[Input material]

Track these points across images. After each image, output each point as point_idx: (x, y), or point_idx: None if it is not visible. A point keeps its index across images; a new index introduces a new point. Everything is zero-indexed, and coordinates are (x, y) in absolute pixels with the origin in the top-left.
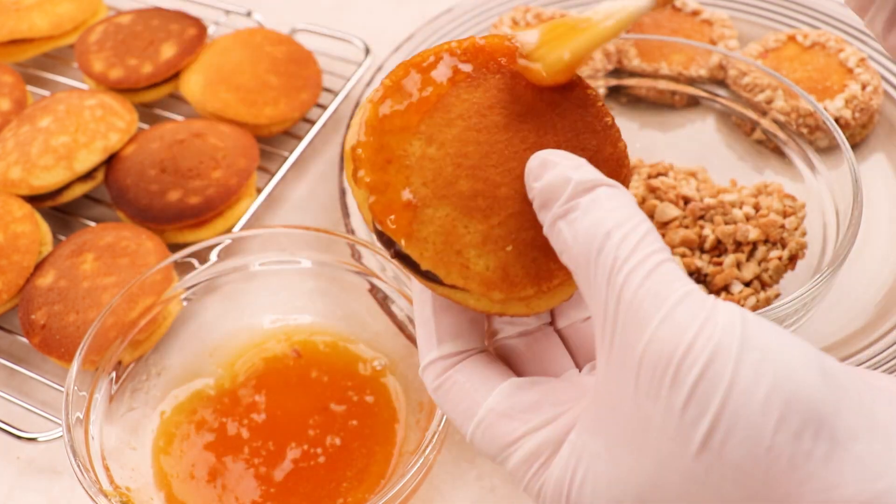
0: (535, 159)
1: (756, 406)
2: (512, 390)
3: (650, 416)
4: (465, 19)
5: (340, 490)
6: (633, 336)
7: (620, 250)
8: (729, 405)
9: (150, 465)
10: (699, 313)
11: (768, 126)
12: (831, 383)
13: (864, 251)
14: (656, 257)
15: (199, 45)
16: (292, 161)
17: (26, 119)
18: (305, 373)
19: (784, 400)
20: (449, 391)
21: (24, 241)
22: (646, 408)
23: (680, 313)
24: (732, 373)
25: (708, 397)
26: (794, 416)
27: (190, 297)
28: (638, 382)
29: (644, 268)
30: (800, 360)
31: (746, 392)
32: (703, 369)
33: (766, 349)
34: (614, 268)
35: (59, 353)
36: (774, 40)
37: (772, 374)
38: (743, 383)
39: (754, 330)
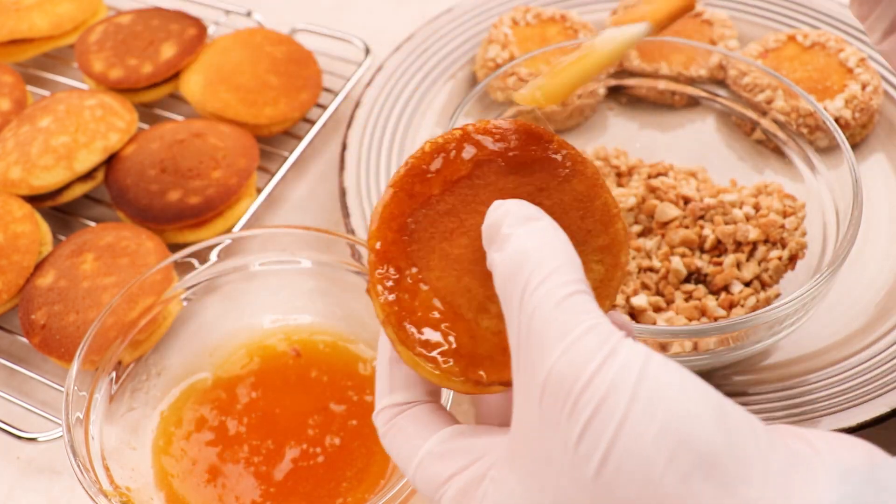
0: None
1: (646, 445)
2: (451, 435)
3: (551, 449)
4: (465, 19)
5: (340, 490)
6: (537, 365)
7: (533, 276)
8: (619, 442)
9: (150, 465)
10: (602, 348)
11: (768, 126)
12: (726, 427)
13: (864, 251)
14: (569, 287)
15: (199, 45)
16: (292, 161)
17: (26, 119)
18: (305, 372)
19: (675, 440)
20: (395, 436)
21: (24, 241)
22: (547, 440)
23: (582, 346)
24: (625, 410)
25: (600, 433)
26: (684, 456)
27: (190, 297)
28: (541, 413)
29: (554, 296)
30: (696, 403)
31: (637, 430)
32: (597, 405)
33: (662, 389)
34: (525, 293)
35: (59, 353)
36: (774, 40)
37: (664, 413)
38: (634, 421)
39: (654, 370)
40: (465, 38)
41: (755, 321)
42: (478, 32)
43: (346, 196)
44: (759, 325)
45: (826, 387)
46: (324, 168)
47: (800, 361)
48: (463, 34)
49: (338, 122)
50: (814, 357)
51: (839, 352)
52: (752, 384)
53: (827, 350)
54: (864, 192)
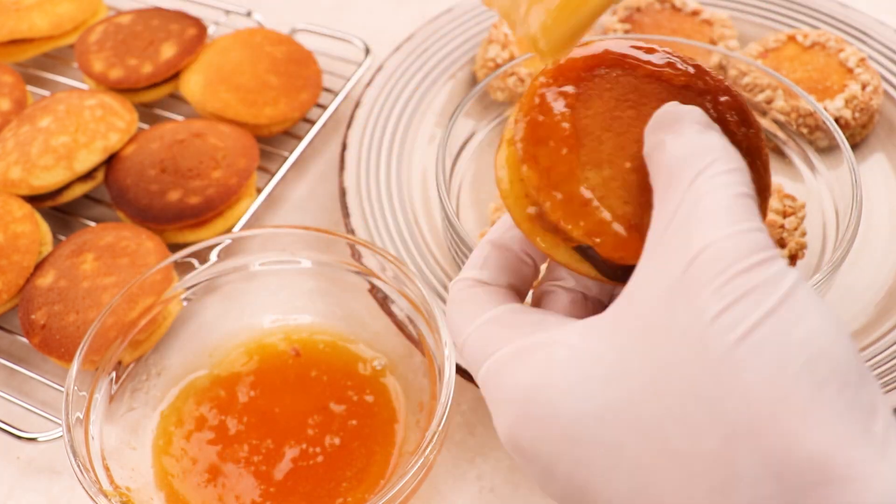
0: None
1: (789, 340)
2: (522, 308)
3: (676, 320)
4: (465, 19)
5: (340, 490)
6: (694, 239)
7: (713, 167)
8: (763, 328)
9: (150, 465)
10: (766, 250)
11: (768, 126)
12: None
13: (864, 251)
14: (744, 189)
15: (199, 45)
16: (292, 161)
17: (26, 119)
18: (305, 372)
19: (817, 350)
20: (464, 302)
21: (24, 241)
22: (675, 310)
23: (750, 240)
24: (777, 303)
25: (746, 314)
26: (823, 366)
27: (190, 297)
28: (681, 280)
29: (730, 191)
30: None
31: (784, 325)
32: (752, 288)
33: (814, 307)
34: (699, 176)
35: (59, 353)
36: (774, 40)
37: (811, 324)
38: (783, 316)
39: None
40: (465, 38)
41: None
42: (478, 32)
43: (346, 196)
44: None
45: None
46: (324, 168)
47: None
48: (463, 34)
49: (338, 122)
50: None
51: None
52: None
53: None
54: (864, 192)
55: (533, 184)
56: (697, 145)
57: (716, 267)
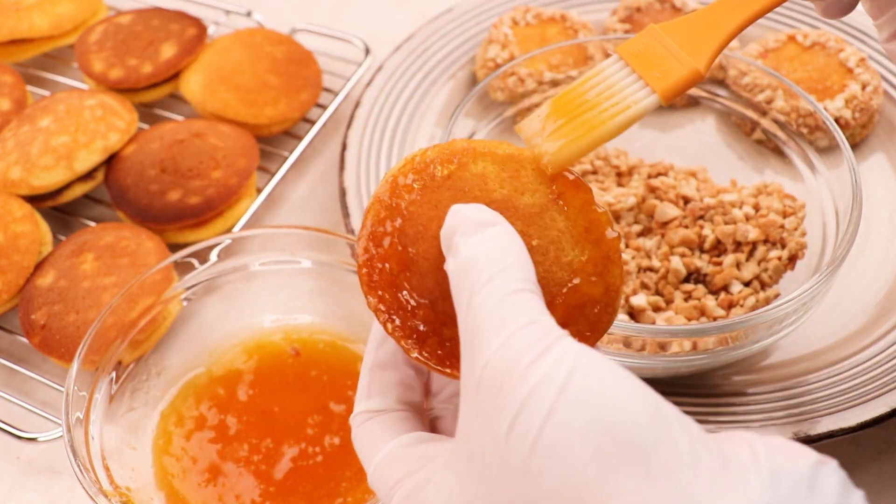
0: (451, 209)
1: (572, 436)
2: (410, 441)
3: (484, 442)
4: (465, 19)
5: (340, 490)
6: (477, 359)
7: (481, 277)
8: (546, 432)
9: (151, 465)
10: (539, 342)
11: (768, 126)
12: (658, 424)
13: (864, 251)
14: (514, 286)
15: (199, 45)
16: (292, 161)
17: (26, 119)
18: (305, 372)
19: (601, 432)
20: (363, 439)
21: (24, 241)
22: (481, 433)
23: (519, 339)
24: (553, 401)
25: (529, 424)
26: (609, 448)
27: (190, 297)
28: (477, 407)
29: (498, 294)
30: (627, 398)
31: (564, 421)
32: (527, 396)
33: (593, 383)
34: (472, 293)
35: (59, 353)
36: (774, 40)
37: (592, 406)
38: (562, 412)
39: (588, 365)
40: (465, 38)
41: (754, 321)
42: (478, 32)
43: (346, 196)
44: (758, 325)
45: (826, 387)
46: (324, 168)
47: (800, 361)
48: (463, 34)
49: (338, 122)
50: (814, 357)
51: (839, 352)
52: (752, 384)
53: (827, 350)
54: (864, 192)
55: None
56: (467, 260)
57: (495, 383)
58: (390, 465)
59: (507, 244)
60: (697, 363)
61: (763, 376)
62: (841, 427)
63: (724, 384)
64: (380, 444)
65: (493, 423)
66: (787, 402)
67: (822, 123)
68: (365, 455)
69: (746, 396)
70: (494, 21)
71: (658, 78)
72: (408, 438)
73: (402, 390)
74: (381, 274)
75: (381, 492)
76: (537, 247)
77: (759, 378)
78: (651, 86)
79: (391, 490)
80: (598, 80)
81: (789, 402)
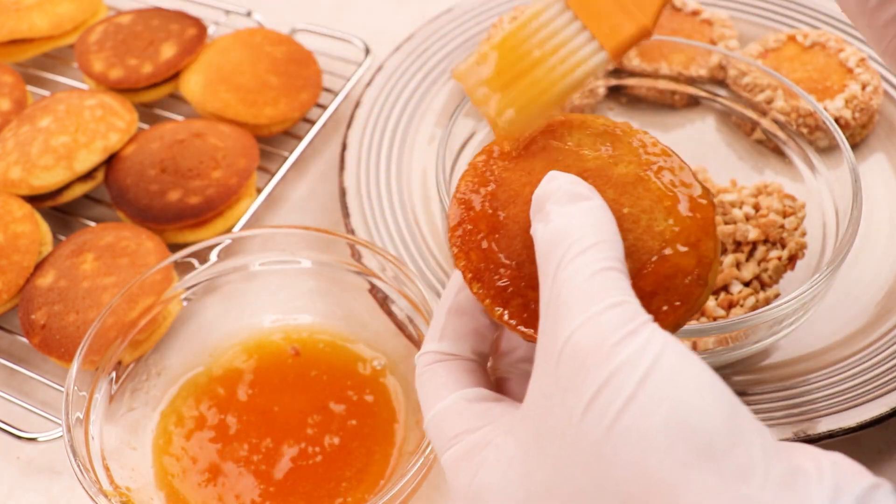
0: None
1: (650, 426)
2: (474, 396)
3: (557, 417)
4: (465, 19)
5: (340, 490)
6: (558, 332)
7: (571, 249)
8: (624, 418)
9: (151, 465)
10: (625, 325)
11: (768, 126)
12: (734, 426)
13: (864, 251)
14: (603, 263)
15: (199, 45)
16: (292, 161)
17: (26, 119)
18: (305, 371)
19: (679, 427)
20: (427, 381)
21: (24, 241)
22: (555, 408)
23: (605, 319)
24: (635, 388)
25: (607, 406)
26: (686, 444)
27: (190, 297)
28: (554, 381)
29: (587, 270)
30: (707, 396)
31: (644, 410)
32: (609, 378)
33: (675, 376)
34: (561, 265)
35: (59, 353)
36: (774, 40)
37: (673, 400)
38: (643, 401)
39: (672, 357)
40: (465, 38)
41: (754, 321)
42: (478, 32)
43: (346, 196)
44: (758, 325)
45: (826, 387)
46: (324, 168)
47: (800, 361)
48: (463, 34)
49: (338, 122)
50: (814, 357)
51: (839, 352)
52: (752, 384)
53: (827, 350)
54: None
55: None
56: (558, 231)
57: (576, 359)
58: (452, 416)
59: (601, 220)
60: None
61: (763, 376)
62: (841, 427)
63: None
64: (444, 392)
65: (568, 399)
66: (787, 402)
67: (822, 123)
68: (426, 399)
69: (746, 396)
70: (494, 21)
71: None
72: (473, 393)
73: (476, 339)
74: (470, 234)
75: (437, 441)
76: (628, 215)
77: (760, 378)
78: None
79: (448, 442)
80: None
81: (789, 402)
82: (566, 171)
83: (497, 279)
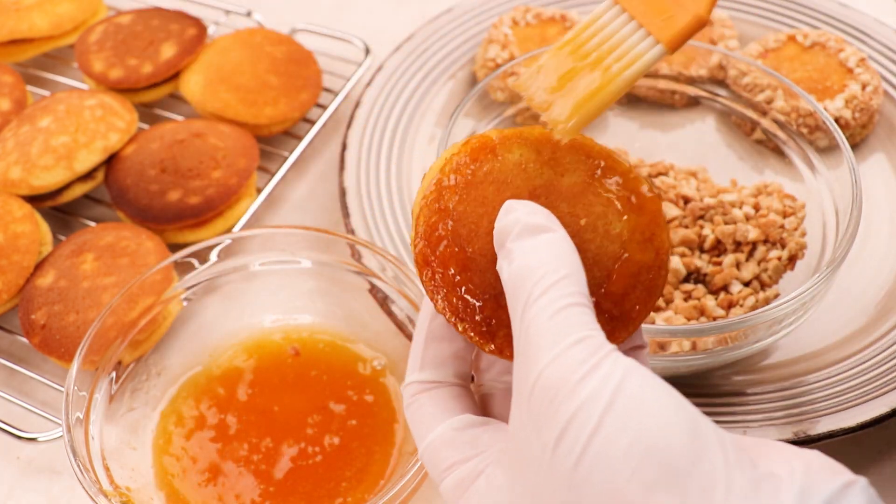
0: (503, 206)
1: (616, 453)
2: (462, 424)
3: (534, 450)
4: (465, 19)
5: (340, 490)
6: (530, 370)
7: (535, 290)
8: (591, 448)
9: (151, 465)
10: (588, 360)
11: (768, 126)
12: (696, 443)
13: (864, 251)
14: (566, 300)
15: (199, 45)
16: (292, 161)
17: (26, 119)
18: (305, 371)
19: (643, 451)
20: (415, 413)
21: (24, 241)
22: (532, 441)
23: (570, 355)
24: (599, 419)
25: (575, 438)
26: (650, 467)
27: (190, 297)
28: (528, 416)
29: (551, 308)
30: (668, 417)
31: (608, 438)
32: (575, 412)
33: (638, 402)
34: (527, 304)
35: (59, 353)
36: (774, 40)
37: (636, 425)
38: (607, 430)
39: (633, 384)
40: (465, 38)
41: (754, 321)
42: (478, 32)
43: (346, 196)
44: (757, 325)
45: (826, 387)
46: (324, 168)
47: (799, 361)
48: (463, 34)
49: (338, 122)
50: (814, 357)
51: (839, 352)
52: (752, 384)
53: (827, 350)
54: (864, 192)
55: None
56: (520, 270)
57: (546, 396)
58: (443, 447)
59: (561, 253)
60: (697, 363)
61: (763, 376)
62: (841, 427)
63: (724, 384)
64: (433, 424)
65: (542, 433)
66: (787, 402)
67: (822, 123)
68: (417, 430)
69: (746, 396)
70: (494, 21)
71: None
72: (460, 421)
73: (456, 363)
74: (442, 278)
75: (433, 472)
76: (586, 225)
77: (759, 378)
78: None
79: (443, 473)
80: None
81: (789, 402)
82: (516, 193)
83: (478, 315)
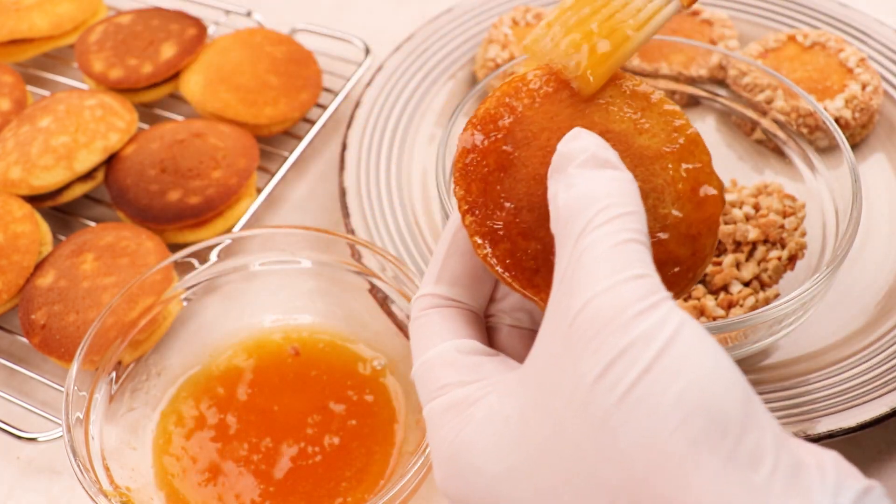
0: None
1: (664, 399)
2: (468, 348)
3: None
4: (465, 19)
5: (340, 490)
6: (577, 295)
7: (598, 217)
8: (638, 389)
9: (151, 465)
10: (646, 298)
11: (768, 126)
12: (748, 411)
13: (864, 251)
14: (629, 235)
15: (199, 45)
16: (292, 161)
17: (26, 119)
18: (305, 371)
19: (693, 404)
20: (420, 326)
21: (24, 241)
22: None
23: (628, 290)
24: (652, 360)
25: (621, 375)
26: (698, 422)
27: (190, 297)
28: (565, 344)
29: (612, 239)
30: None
31: (659, 383)
32: (626, 347)
33: (693, 354)
34: (585, 230)
35: (59, 353)
36: (774, 40)
37: (689, 376)
38: (658, 374)
39: (690, 335)
40: (465, 38)
41: (754, 321)
42: (478, 32)
43: (346, 196)
44: (757, 325)
45: (826, 387)
46: (324, 168)
47: (799, 361)
48: (463, 34)
49: (338, 122)
50: (814, 357)
51: (839, 352)
52: (752, 384)
53: (827, 350)
54: (864, 192)
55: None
56: (583, 196)
57: (593, 326)
58: (441, 366)
59: (628, 191)
60: None
61: (763, 376)
62: (841, 427)
63: None
64: (436, 340)
65: (580, 364)
66: (787, 402)
67: (822, 123)
68: (418, 345)
69: None
70: (494, 21)
71: None
72: (467, 344)
73: (474, 286)
74: (476, 165)
75: (423, 390)
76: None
77: (759, 378)
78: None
79: (433, 392)
80: None
81: (789, 402)
82: (591, 127)
83: (491, 218)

[/Input material]

Work request -
Only the lines from the start of the records to the line with "39: (754, 330)" belong in the copy. Print them exactly, minus pictures.

Your solution -
Track these points across images. After each image, output each point as point_idx: (x, y), or point_idx: None if it is not visible. A point keeps its index across images; a new index introduces a new point. Everything is zero-indexed, and coordinates are (x, y) in absolute pixels with the origin in the top-left.
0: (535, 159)
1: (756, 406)
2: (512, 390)
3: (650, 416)
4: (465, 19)
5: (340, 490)
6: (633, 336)
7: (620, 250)
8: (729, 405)
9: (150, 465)
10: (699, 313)
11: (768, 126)
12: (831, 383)
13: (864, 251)
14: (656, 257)
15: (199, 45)
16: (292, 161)
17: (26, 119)
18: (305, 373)
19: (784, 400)
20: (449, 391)
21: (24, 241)
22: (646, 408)
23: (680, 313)
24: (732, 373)
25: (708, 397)
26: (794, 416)
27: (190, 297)
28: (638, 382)
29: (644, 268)
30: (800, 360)
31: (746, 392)
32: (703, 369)
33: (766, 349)
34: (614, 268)
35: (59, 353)
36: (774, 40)
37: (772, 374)
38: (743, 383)
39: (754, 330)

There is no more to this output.